Cycling was mainstream throughout the industrialised world before WW2, not just in countries like Denmark and the Netherlands. Their rates were undoubtedly higher. Still, cycling would have snowballed in the Anglosphere too, except for one thing. Our countries weren’t occupied by the Nazis (let’s not worry about Jersey). We had less rebuilding and regathering to have to do in the 50s. So while Denmark and the Netherlands had to make do with the bike, our countries could go crazy with new roads and cars.
Thus our reactions were quite different to the gridlock cars started causing in city centres in the 1950s, and to the increasing danger of cycling on roads in the 1960s, and to the oil crisis of the 1970s. In the 1950s while we were demolishing housing in city centres, widening roads, and building car parking stations thus establishing business districts with nobody in them at night, Amsterdam (as a for-instance) was leaving the built fabric largely untouched. Cycling remained the best way to get into town, even if it was becoming more dangerous and even if cars were parked anywhere.

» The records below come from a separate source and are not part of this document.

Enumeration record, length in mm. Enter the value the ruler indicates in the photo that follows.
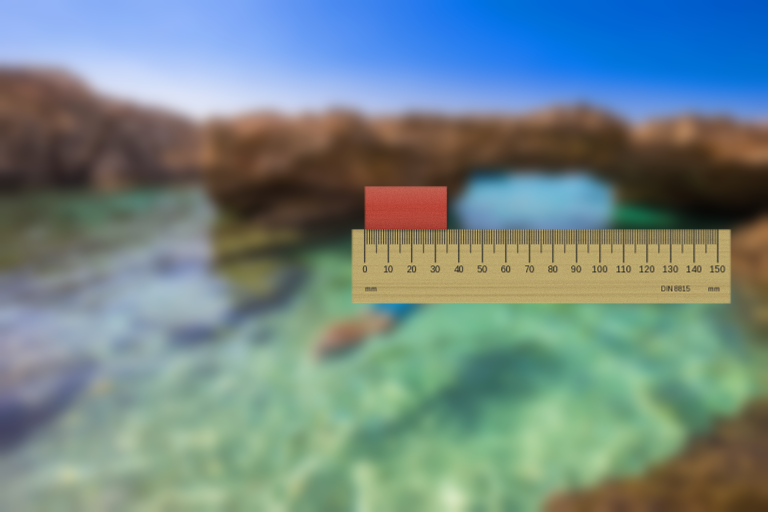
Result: 35 mm
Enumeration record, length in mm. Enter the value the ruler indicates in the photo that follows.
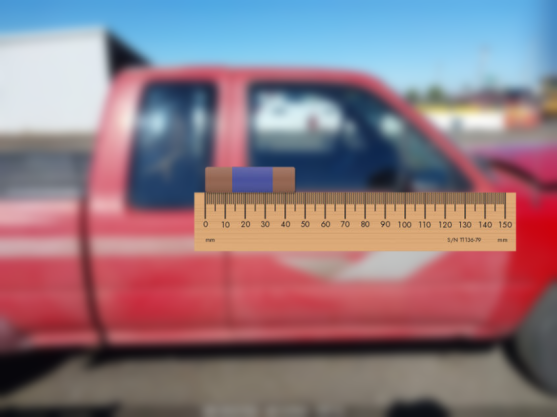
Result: 45 mm
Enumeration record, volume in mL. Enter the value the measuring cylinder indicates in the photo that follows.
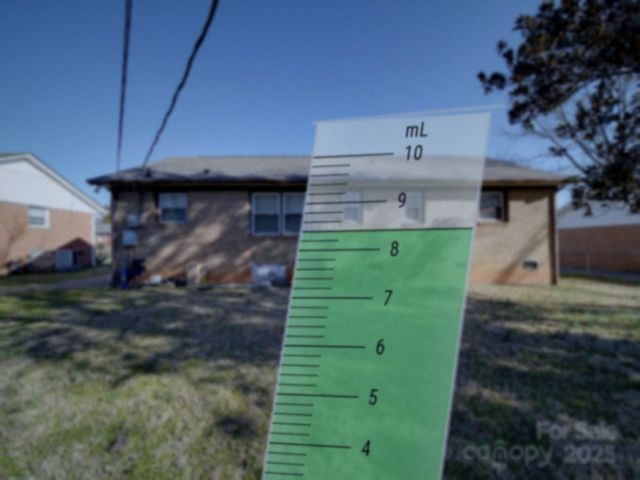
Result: 8.4 mL
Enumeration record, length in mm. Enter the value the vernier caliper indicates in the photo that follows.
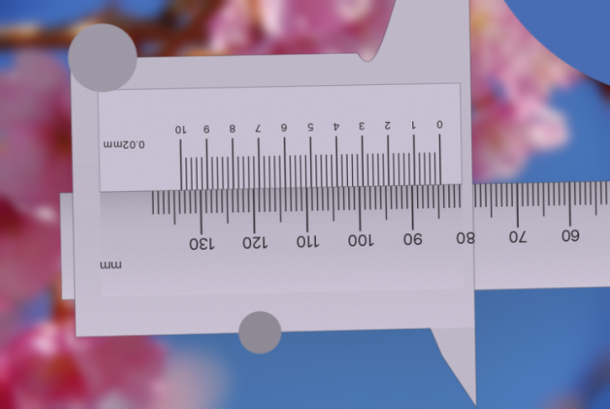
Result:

By the time the world wide bicycle advocacy movement began in the wake of the 1970s oil crisis, our respective fates had been sealed. The early advocates in the Netherlands would get network plans and new legal and financial regimes into law. We would get a few cycleways but capitulate to the John Forester led backlash against them. I’m very lucky to have been raised in a city where quite a few cycleways were pushed through in the seventies, before the vehicular cycling philosophy (and all of its bullshit like holding lanes and wearing helmets) put the kibosh on more until now.
Meanwhile cycleway building in the Netherlands snowballed. It has taken me months of independent exploring to appreciate the full gamut. Vehicular carriageways are broken by bike paths, not visa versa. The red asphalt for bikes takes you everywhere. By contrast following the grey asphalt in a car is to enter a torturous maze of no-through roads and one-way streets marked with thousands of bollards and no-entry signs. It’s quite incredible really.
But let’s not get too depressed. Some of the key arterial routes for Dutch cyclists look no different to cycleways anywhere. They follow rail lines and waterways and often lead through industrial wastelands. They’re not second best. Many people choose them as express routes.
We have the same kinds of bike routes in our countries and can leverage from them when it is our time to shine. Let’s not forget that Autodom is always poised to collapse, by its own weight and complexity. Any year could be the year when it fails to deliver either billions of dollars worth of new cars, or infrastructure, or energy. One lost war or burst bubble and down it all comes.
And next time it does conditions in the Anglosphere will more closely resemble conditions in 1970s Holland. Our city centres will have people living within them again. Better still, they’ll be rich. Rich folk who have already shown a propensity for protected bike lanes and mayors like Clover Moore. There will still be people living in car-centric suburbs, but by then they will be impoverished and disempowered (I should provide a link to Strong Towns with every post). The bicycle advocacy community is different now too. It has largely rejected vehicular cycling so is less likely to be partied to an anti cycleway backlash from within its own ranks. Here’s that spiel as a vlog up my nose:
So the next time roads are left to get potholes, or energy prices go through the roof, or car prices double, we ought to be ready to pounce. Here’s why we won’t be:
Your suburban mindset has made you blind to what bicycling is. I don’t mean bicycling as a thing that you do. I mean bicycling as something that everyone else would like to do, but you’ve stopped them. Kids, for example. If related phenomena like eBikes and sprawl—that the bicycle advocacy community seem totally fine with—turn bike traffic into something that kicks along at 25 to 35 km/ph it won’t meet the needs or our children so will stay as is. It will be something that you do. Hooray.